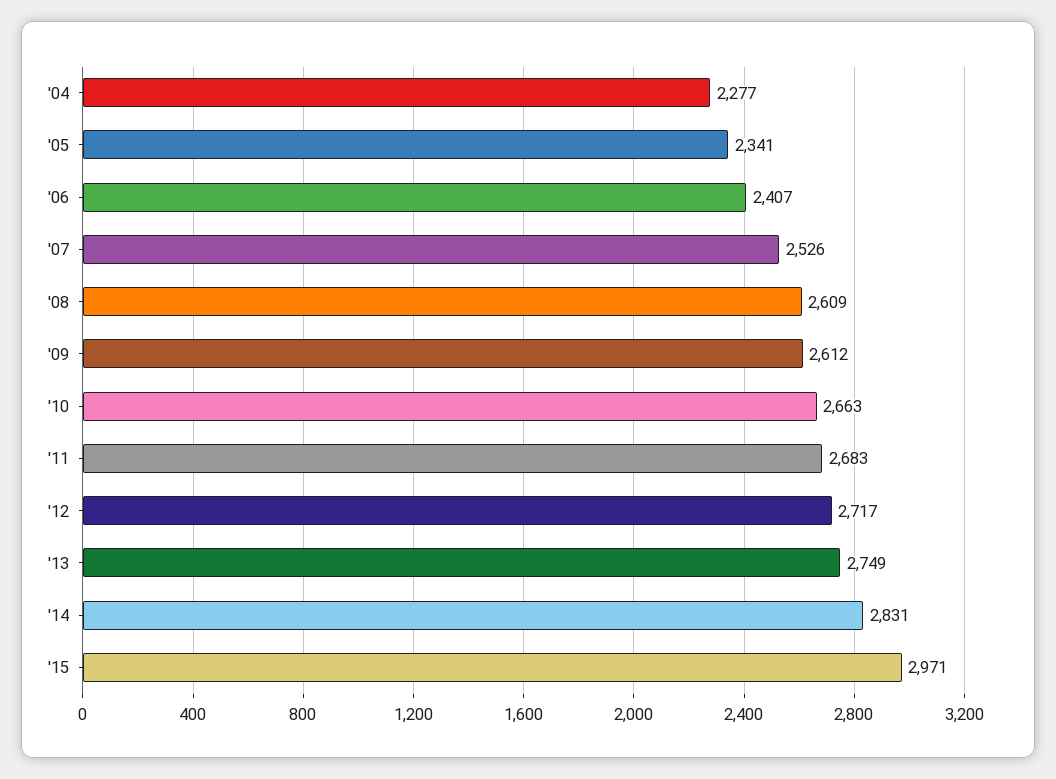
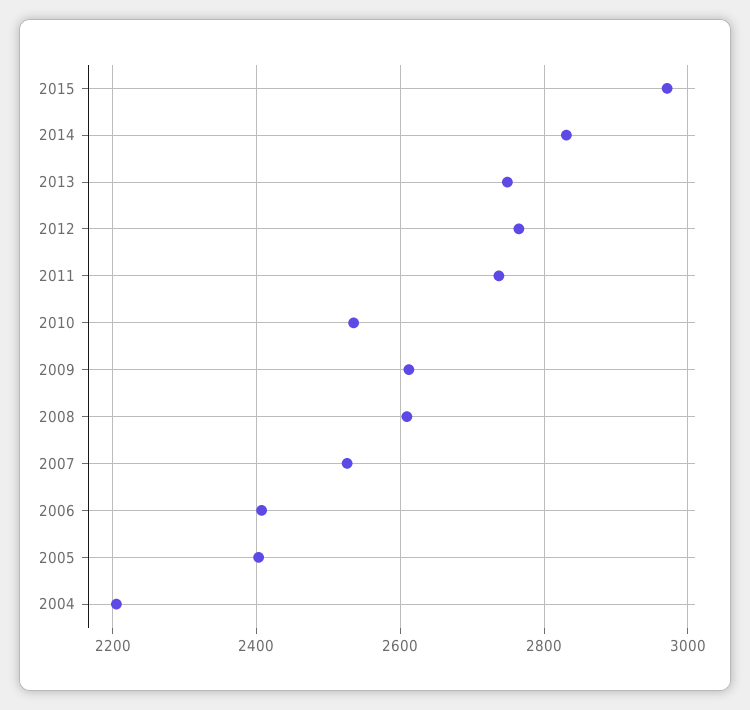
'04: 2277 -> 2200
'05: 2341 -> 2400
'10: 2663 -> 2540
'11: 2683 -> 2740
'12: 2717 -> 2760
-.-.-
Exercise details:
Please output the full listing above exactly, minus any pictures.

Problem solution:
'04: 2277 -> 2200
'05: 2341 -> 2400
'10: 2663 -> 2540
'11: 2683 -> 2740
'12: 2717 -> 2760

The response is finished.